● Assignment:
Which lines in the data below contain the word "approval"? Return each of them.

(Dataset records)
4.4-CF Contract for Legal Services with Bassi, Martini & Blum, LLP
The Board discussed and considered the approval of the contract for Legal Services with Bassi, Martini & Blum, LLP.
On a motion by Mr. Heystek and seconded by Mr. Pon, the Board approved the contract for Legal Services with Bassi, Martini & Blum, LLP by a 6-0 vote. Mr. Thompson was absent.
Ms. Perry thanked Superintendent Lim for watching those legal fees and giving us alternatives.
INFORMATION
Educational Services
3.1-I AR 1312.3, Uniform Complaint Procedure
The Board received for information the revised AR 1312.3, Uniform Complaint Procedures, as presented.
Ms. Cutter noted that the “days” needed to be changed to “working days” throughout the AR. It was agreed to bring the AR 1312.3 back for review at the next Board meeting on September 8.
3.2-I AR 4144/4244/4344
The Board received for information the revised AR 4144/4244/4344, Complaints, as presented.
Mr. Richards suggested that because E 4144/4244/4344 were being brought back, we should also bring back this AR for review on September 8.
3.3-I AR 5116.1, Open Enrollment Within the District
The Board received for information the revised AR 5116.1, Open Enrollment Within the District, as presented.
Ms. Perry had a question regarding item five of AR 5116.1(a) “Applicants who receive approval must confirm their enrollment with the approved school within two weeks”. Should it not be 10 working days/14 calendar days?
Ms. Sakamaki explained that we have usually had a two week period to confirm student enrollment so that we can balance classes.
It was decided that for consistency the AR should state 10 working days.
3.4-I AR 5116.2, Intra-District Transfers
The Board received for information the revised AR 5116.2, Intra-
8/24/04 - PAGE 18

---

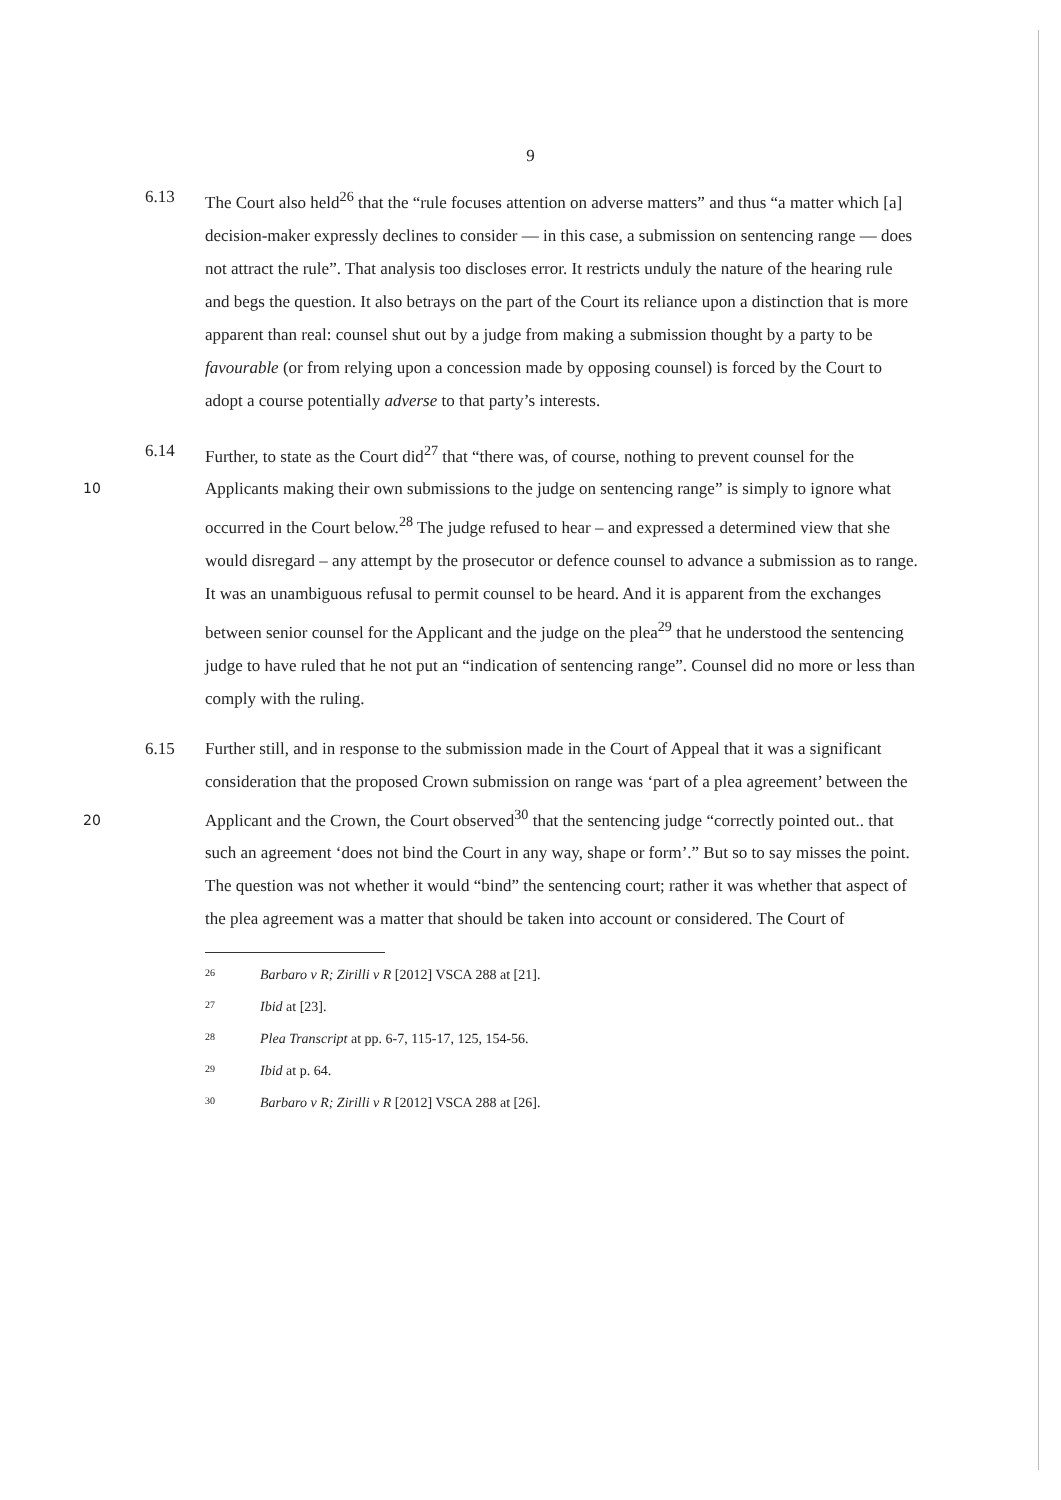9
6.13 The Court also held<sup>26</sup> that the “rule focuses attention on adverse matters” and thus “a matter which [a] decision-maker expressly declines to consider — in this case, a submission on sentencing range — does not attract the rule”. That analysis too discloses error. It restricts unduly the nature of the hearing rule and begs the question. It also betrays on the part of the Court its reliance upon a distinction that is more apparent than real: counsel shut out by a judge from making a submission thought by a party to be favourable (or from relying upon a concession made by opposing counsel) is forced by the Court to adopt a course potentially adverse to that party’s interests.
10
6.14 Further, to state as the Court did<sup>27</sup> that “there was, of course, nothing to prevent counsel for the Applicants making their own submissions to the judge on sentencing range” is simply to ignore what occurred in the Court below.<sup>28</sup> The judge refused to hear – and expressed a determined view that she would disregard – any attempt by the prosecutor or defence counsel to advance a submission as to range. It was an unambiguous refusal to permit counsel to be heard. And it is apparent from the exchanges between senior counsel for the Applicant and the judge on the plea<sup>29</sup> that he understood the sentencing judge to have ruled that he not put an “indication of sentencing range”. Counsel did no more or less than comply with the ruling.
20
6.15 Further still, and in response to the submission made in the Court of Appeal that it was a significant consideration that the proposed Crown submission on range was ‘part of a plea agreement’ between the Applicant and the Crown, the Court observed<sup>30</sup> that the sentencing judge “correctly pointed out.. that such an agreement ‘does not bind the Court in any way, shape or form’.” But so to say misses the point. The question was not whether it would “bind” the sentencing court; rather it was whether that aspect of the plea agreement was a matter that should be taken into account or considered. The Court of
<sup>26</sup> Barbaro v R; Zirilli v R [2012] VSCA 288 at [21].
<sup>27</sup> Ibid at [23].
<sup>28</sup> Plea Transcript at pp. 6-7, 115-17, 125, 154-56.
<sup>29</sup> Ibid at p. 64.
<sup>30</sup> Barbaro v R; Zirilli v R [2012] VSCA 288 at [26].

● Task output:
The Board discussed and considered the approval of the contract for Legal Services with Bassi, Martini & Blum, LLP.
Ms. Perry had a question regarding item five of AR 5116.1(a) “Applicants who receive approval must confirm their enrollment with the approved school within two weeks”. Should it not be 10 working days/14 calendar days?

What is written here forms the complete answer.